Conseguir la sopa de tomate perfecta es cuestión de cogerle el punto, ya que si es la primera vez que la hacemos puede que nos pasemos un poco con las cantidades, con la cocción, nos equivoquemos de ingredientes, etc. Son cosas normales que pueden pasar y no debemos sentirnos mal por ello.

Es por esto que hoy queremos ayudar a todos a crear la mejor crema de tomates que hayamos probado nunca, y para eso vamos a ir dando una serie de consejos básicos, pero muy importantes.

El primero de ellos es usar tomates bien maduros, pero que estén en buen estado. Los tomates tienden a ponerse muy blandos y sueltan mucho líquido, esos hay que desecharlos. En esta receta usaremos un tomare maduro, con consistencia y buen color.

Esta receta combina de maravilla con el queso, sobre todo si es de sabor muy intenso como el parmesano. Si somos amantes del queso, podemos aprovechar y añadir queso rallado o en polvo a la mezcla o usarlo para decorar una vez que hayamos servido el plato.

Si queremos que la sopa sea sopa de verdad y no haya grumos, el mejor consejo es pasar el resultado por un colador. De esta forma conseguiremos eliminar restos mal triturados coágulos de la cocción y demás. El resultado es una sopa fina y suave.

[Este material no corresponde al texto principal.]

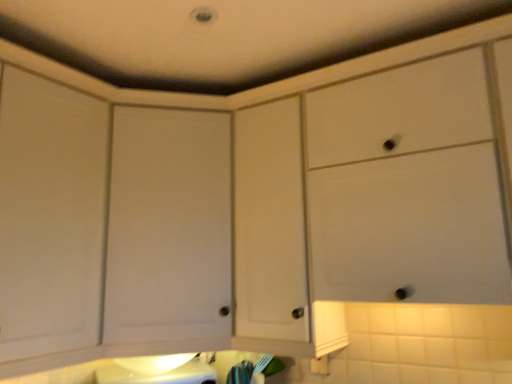
Question: Is white matte cabinet door at center, the 2th cabinetry viewed from the right, thinner than white matte cabinet at upper center, which is counted as the first cabinetry, starting from the right?

Choices:
 (A) no
 (B) yes

Answer: (A)

Question: Is white matte cabinet door at center, which is the 1th cabinetry from left to right, smaller than white matte cabinet at upper center, the second cabinetry from the left?

Choices:
 (A) no
 (B) yes

Answer: (B)

Question: Is white matte cabinet door at center, which is the 1th cabinetry from left to right, facing towards white matte cabinet at upper center, the second cabinetry from the left?

Choices:
 (A) no
 (B) yes

Answer: (A)

Question: From the image's perspective, does white matte cabinet door at center, the 2th cabinetry viewed from the right, appear lower than white matte cabinet at upper center, which is counted as the first cabinetry, starting from the right?

Choices:
 (A) yes
 (B) no

Answer: (A)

Para darle un toque picante tenemos varias opciones, o bien picar algo de guindilla en la mezcla, agregar una gota de tabasco, o añadir pimentón picante. Recordemos que el picante muy saludable no es y si tenemos alguna dolencia o cuadro médico referido al estómago, los intestinos, los riñones, el hígado u otros, no se recomienda consumir picante. Si no somos muy fans del picante, pero el cocinero hizo la receta picante, será mejor que tengamos un vaso de leche entera de vaca a mano, o un vaso de leche de soja.

Aparte del queso, para decorar podemos asar (o pasar por la sartén) unos tomates cherrys y colocarlos encima de la sopa cuando la emplatemos. Es un toque muy especial y el sabor del tomate asado le da un gusto interesante al resultado final de nuestra sopa de tomate fit.

El pan fresco, pero pan del que tiene mucha miga esponjosa y clarita con corteza crujiente, cortado en láminas finitas. Comernos esta sopa con un pan de ese estilo es terminar repitiendo. Es el toque perfecto, para mojar mientras disfrutamos de esta receta tan sencilla.

Dificultad Facil
PlatoÚnico
Tiempo40 minutos

Ingredientes

  • 500 gramos de tomates maduros
  • Media cebolla
  • Medio pimiento
  • 1 diente de ajo
  • 1 hoja de laurel
  • Aceite de oliva virgen extra
  • Pimienta
  • Sal al gusto

Preparación

Hervir los tomates
En una olla echamos agua hasta un poco más de la mitad y la ponemos a hervir, echamos los tomates. Después cuando se ablanden, los metemos en agua muy fría y les quitamos la piel.
Picar los ingredientes
Picamos los 500 gramos de tomates en trozos pequeños, y lo reservamos a un lado. Picamos la cebolla, el ajo, el pimiento y lo metemos todo en una sartén ncon el aceite de oliva. A esa mezcla, cuando el ajo y la cebolla estén dorados, agregamos los tomates, el laurel, la sal y la pimienta.
Agregamos agua
A esa mezcla de la sartén le agregamos 2 vasos de agua, auqnue hay quien usa caldo de verduras. Ahora bajamos el fuego a la mitad de la potencia, ponemos tapa y dejamos hervir 30 minutos. Mientras vamos revisando que esté bien de sal y vamos removiendo.
Triturar
Ahora llevamos el resultado tras esos 30 minutos al vaso de la batidora y lo trituramos todo para que quede un resultado acuoso y fino sin grumos. Solo falta emplatar y disfrutar.